Pigs might fly: Scientist who claimed to have found life receives top award (for fakers)


Richard Hoover: Claimed to have found micro-life on meteorites

Richard Hoover: Claimed to have found micro-life on meteorites

A scientist who claimed to have found microscopic life on meteorites has been awarded one of the highest honours anyone can receive... for false science.

Richard Hoover, a Nasa astrobiologist, has been awarded the Flying Pig Award - an accolade that is handed out every April Fool's Day.

The founder of the award, James Randi, set it up to give to 'the most deserving charlatans, swindlers, psychics, pseudo-scientists and faith healers’.

Dr Hoover has claimed three times in the last 14 years that he has found evidence of life in meteorites.

He said he believed his discovery would answer the question to how life on Earth started and called on scientists to prove him wrong.

Although nobody has come forward to question Dr Hoover's accuracy, Mr Randi says that there is no scientific evidence to back up Dr Hoover's claims.

His work, Dr Hoover said, came after ten years of studying tiny bacteria that fell in remote areas across the globe.

Speaking about being one of the five people to receive this year's award, he said : 'I've never heard of them (the awards), but they might be able to make more intelligent claims if they actually read the paper.

'There are a number of papers in peer-reviewed literature detailing this research,' he told AOL News. 'There's nothing that hasn't already been reported by independent research.

AND THE WINNERS ARE...

Dr Richard Hoover: For claims he's found life on meteorites

Dr Mehmet Oz: Promoting faith healing and claiming he can talk to dead people

CVS/Pharmacy: Selling homeopathic medicine despite clinical trials saying it doesn't work

Peter Popoff: for making £23.5million by offering 'supernatural debt relief'

Andrew Wakefield: For linking the MMR job with autism

'I stand by what I said, but I don't want to get into mud slinging.
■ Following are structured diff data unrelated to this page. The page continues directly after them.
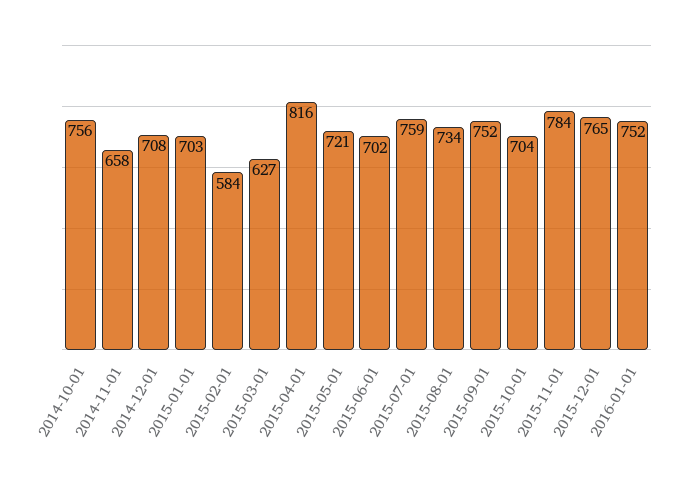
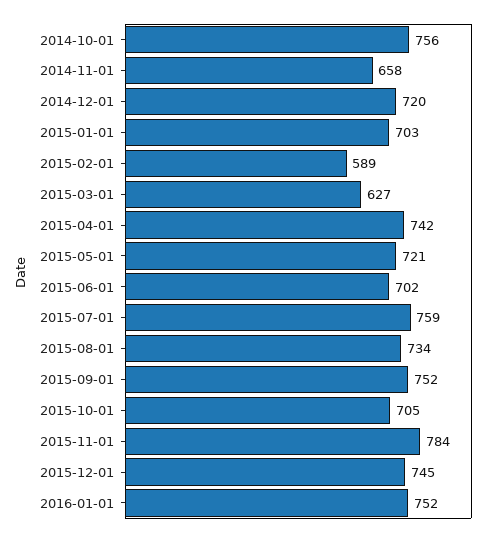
2014-12-01: 708 -> 720
2015-02-01: 584 -> 589
2015-04-01: 816 -> 742
2015-10-01: 704 -> 705
2015-12-01: 765 -> 745

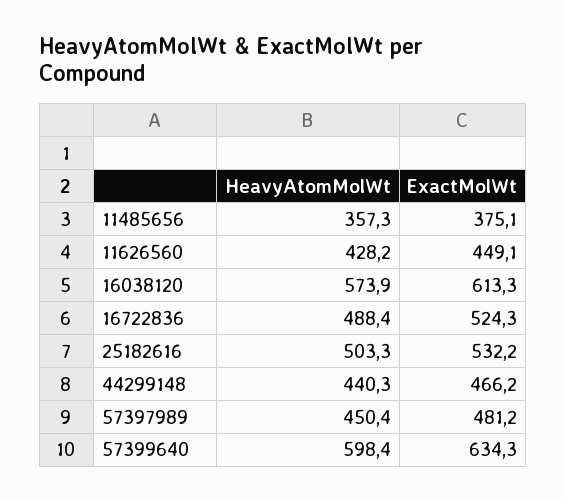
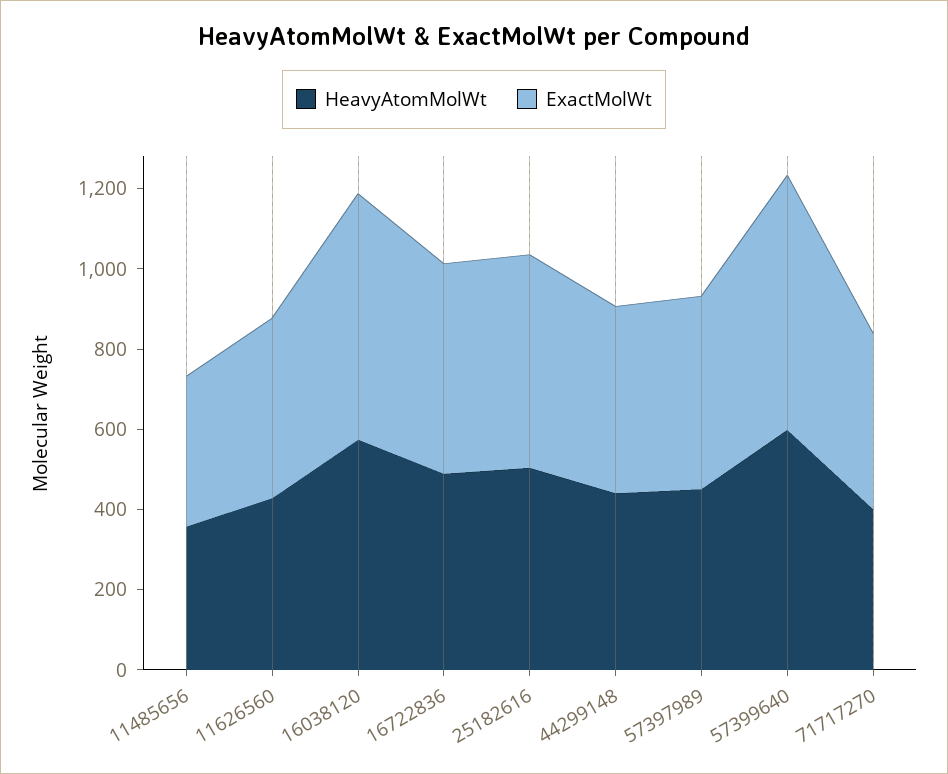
HeavyAtomMolWt, 71717270: none -> 400
ExactMolWt, 71717270: none -> 450

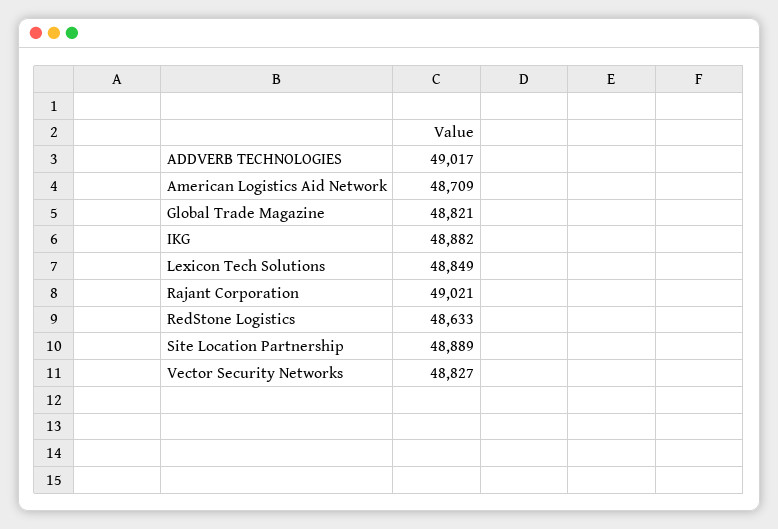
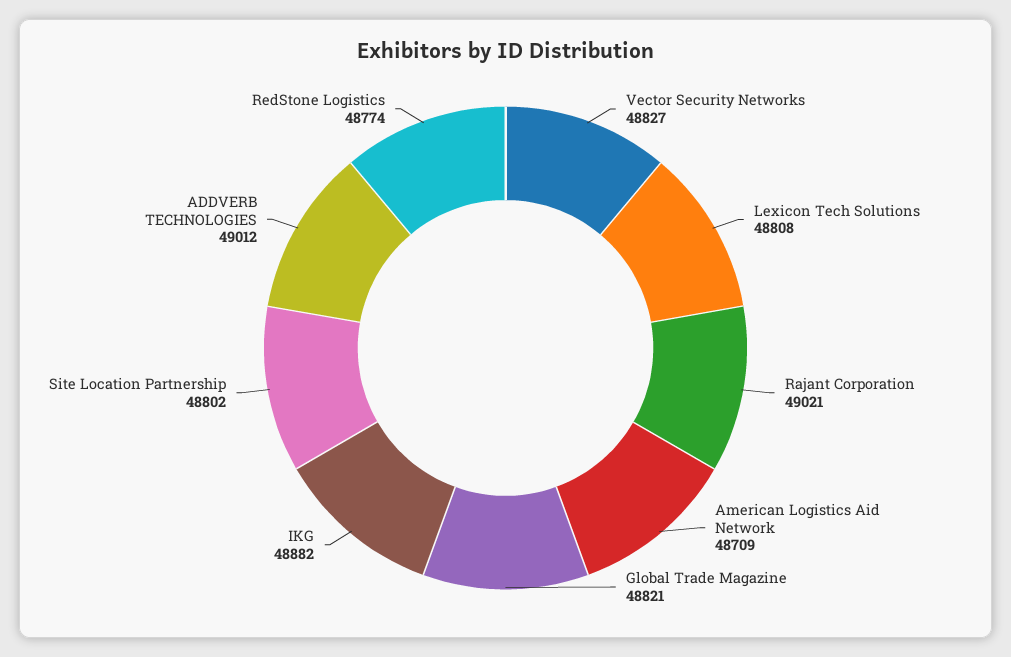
ADDVERB TECHNOLOGIES: 49017 -> 49012
Lexicon Tech Solutions: 48849 -> 48808
RedStone Logistics: 48633 -> 48774
Site Location Partnership: 48889 -> 48802

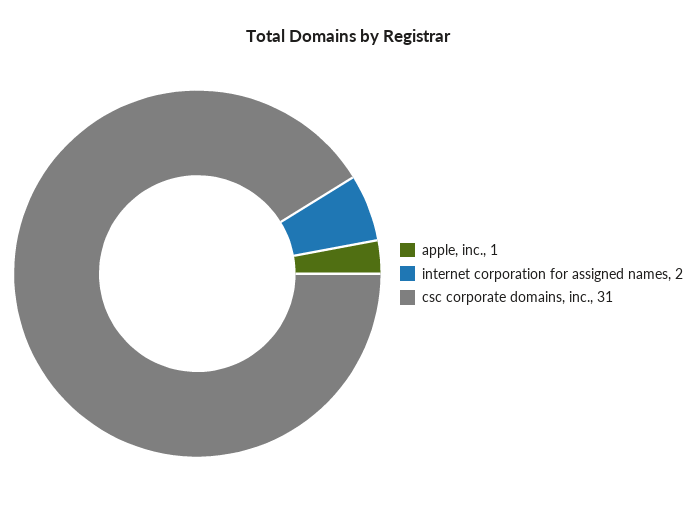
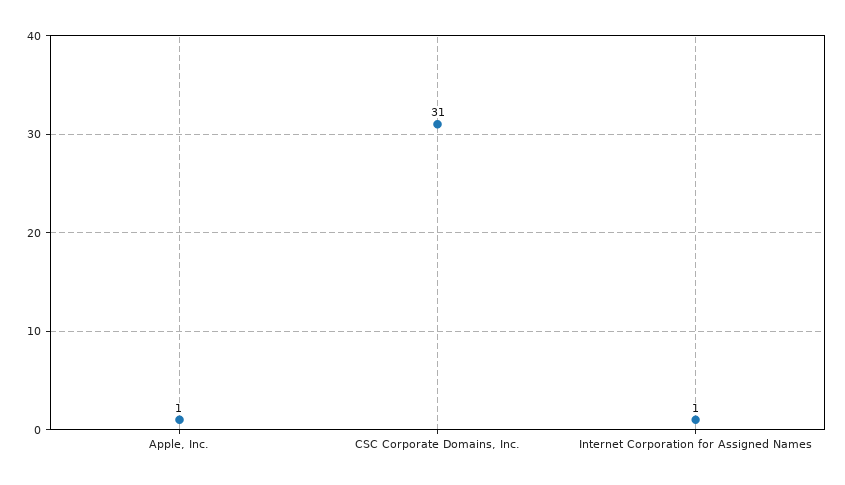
internet corporation for assigned names: 2 -> 1

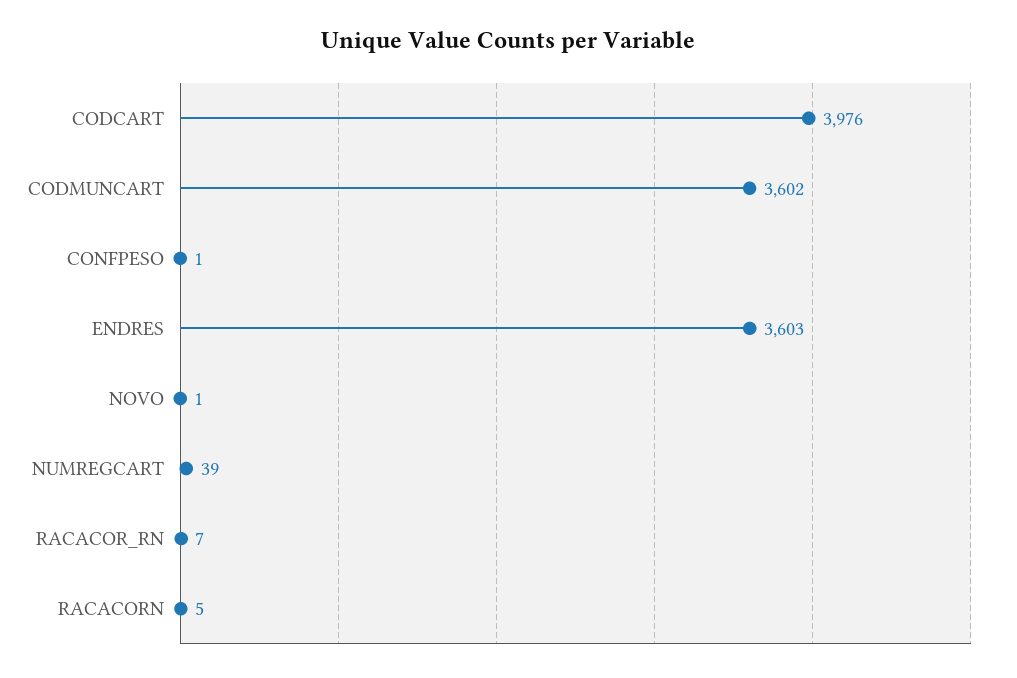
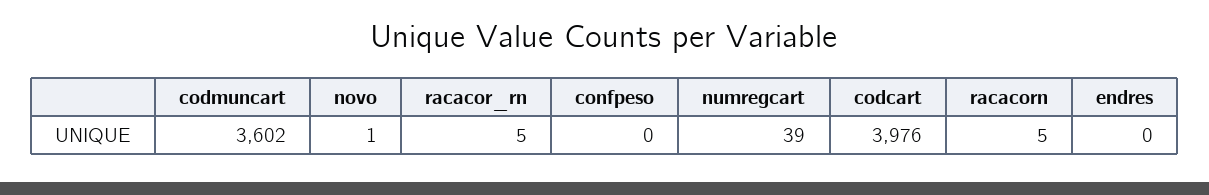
CONFPESO: 1 -> 0
ENDRES: 3603 -> 0
RACACOR_RN: 7 -> 5

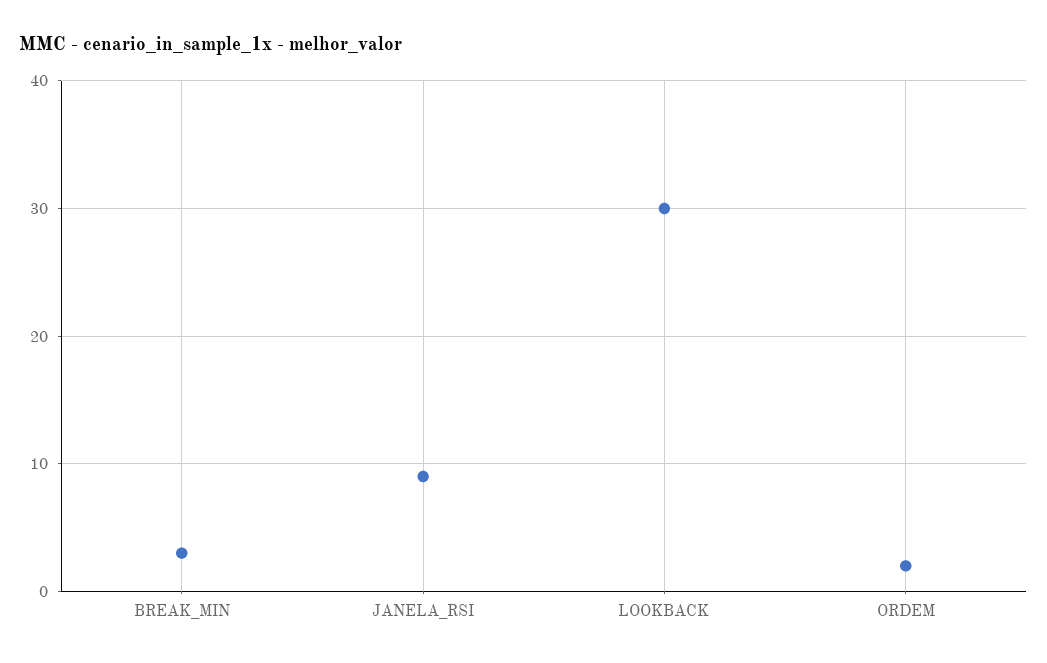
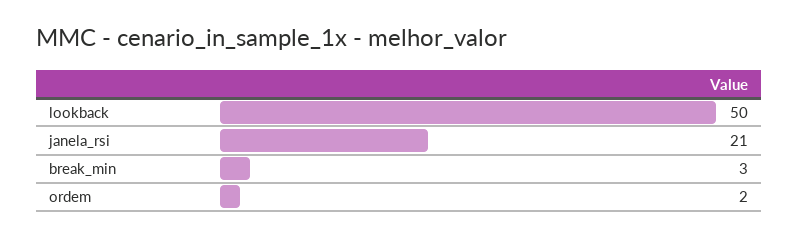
JANELA_RSI: 9 -> 21
LOOKBACK: 30 -> 50

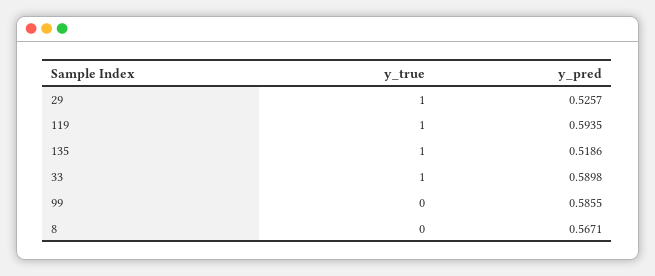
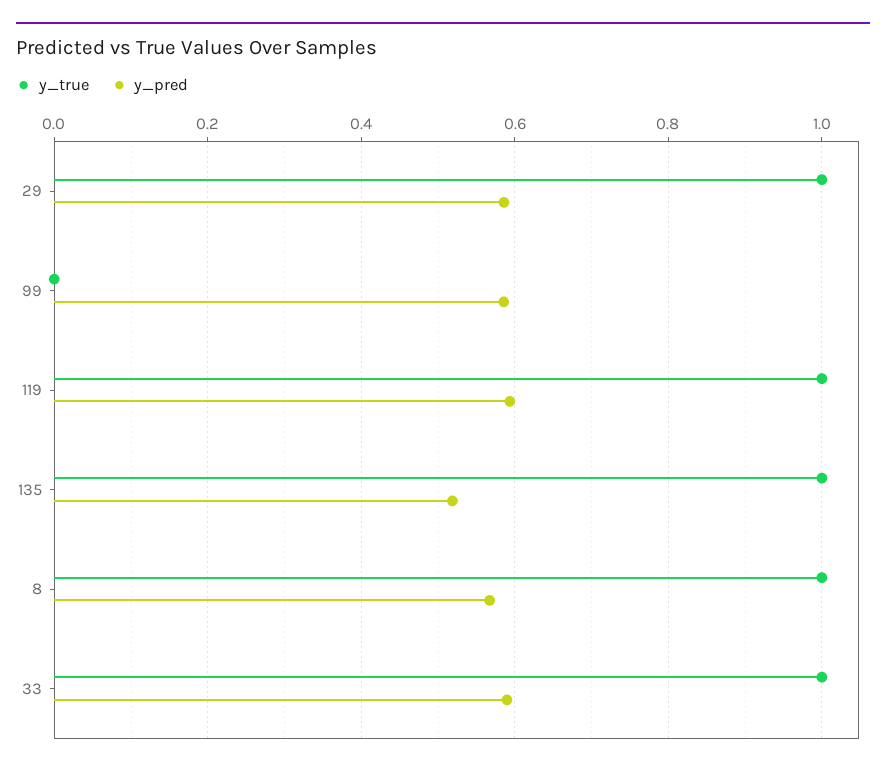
y_pred, 29: 0.5257 -> 0.58
y_true, 8: 0 -> 1

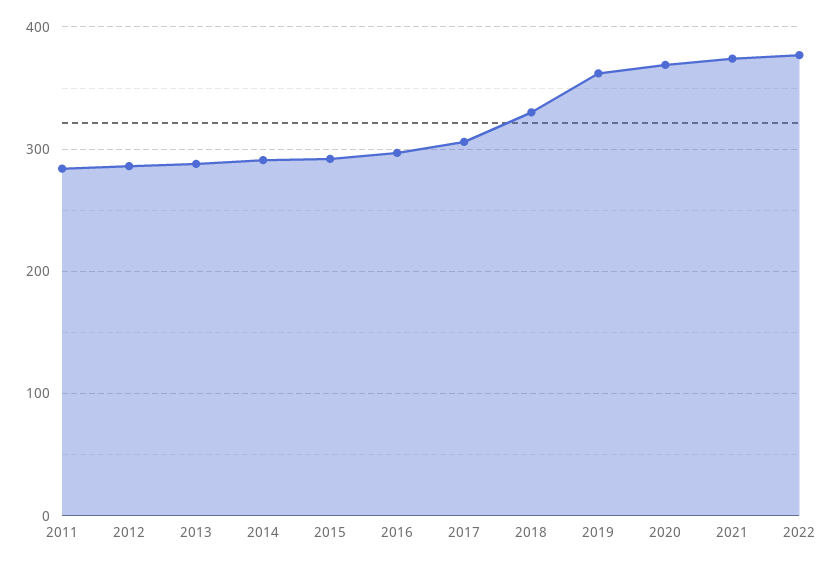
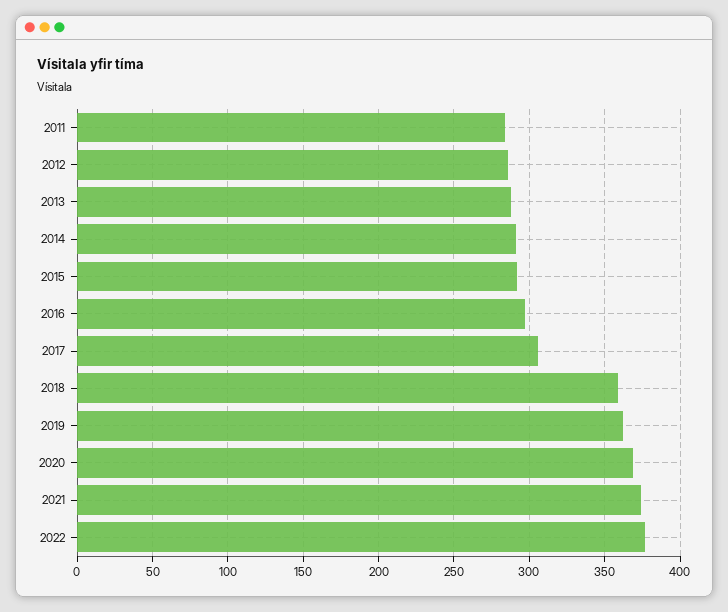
2018: 330 -> 360

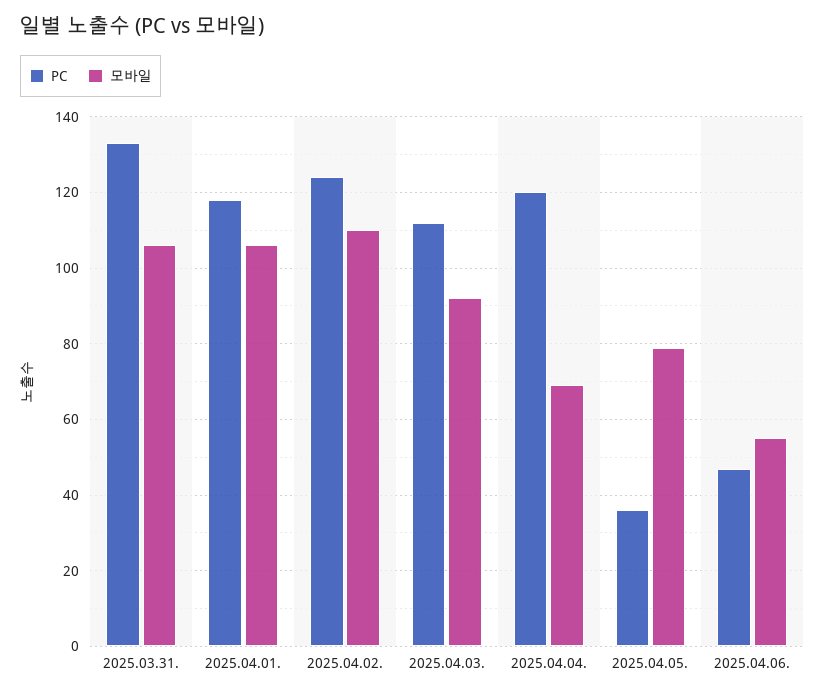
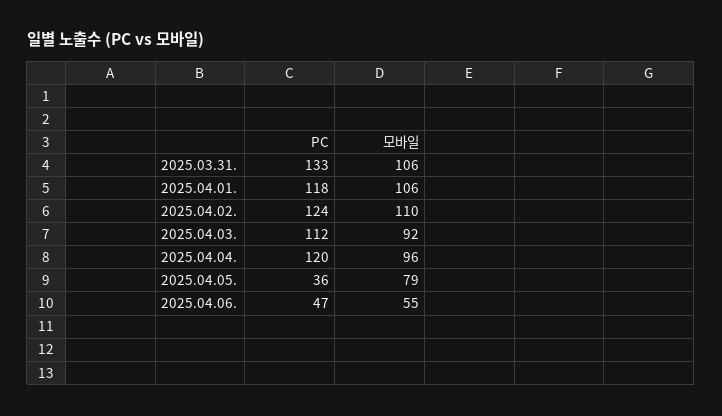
모바일, 2025.04.04.: 70 -> 96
I showed images of micro-fossils in meteorites that experts in the field recognise as the fossilised remains of prokaryotic micro-organisms.'

He suggested that meteors spread organisms around the universe and that life on earth could have been 'planted' by bacteria in an asteroid hitting the planet in its infancy.

In one case Dr Hoover said found on a meteorite an organism similar in size and overall structure to the giant bacterium Titanospirillum velox, an organism found on hearth.

He suggested this proved life is more widespread than first thought.

The Randi Foundation gives out five awards a years and in the past has offered $1million to anyone that can prove psychic ability under lab conditions.

That's life, Jim, but not as we know it: There were claims that alien life might have looked like this fossilised bacteria

That's life, Jim, but not as we know it: There were claims that alien life might have looked like this fossilised bacteria

He said the bacteria was similar to bacteria found on earth such as Titanospirillum velox suggesting life was more widespread

He said the bacteria was similar to bacteria found on earth such as Titanospirillum velox suggesting life was more widespread

Dr Hoover is joined this year by four other people to receive Flying Pig Awards.

The other recipients are a Harvard-educated doctor who heavily promotes faith healing and Reiki on his TV programme and who claims he can talk to dead people.

The "Funder Pigasus Award" went to CVS pharmacy for selling homeopathic medication.

The "Performer Pigasus Award" went to Peter Popoff who made £23.5 million by offering 'supernatural debt relief'. In 1987 Popoff went bankrupt after he was exposed for using an earpiece to receive information about audience members... Randi exposed him.

And the "Refusal to Face Reality" award went to Andrew Wakefield who falsely linked the MMR jab with autism.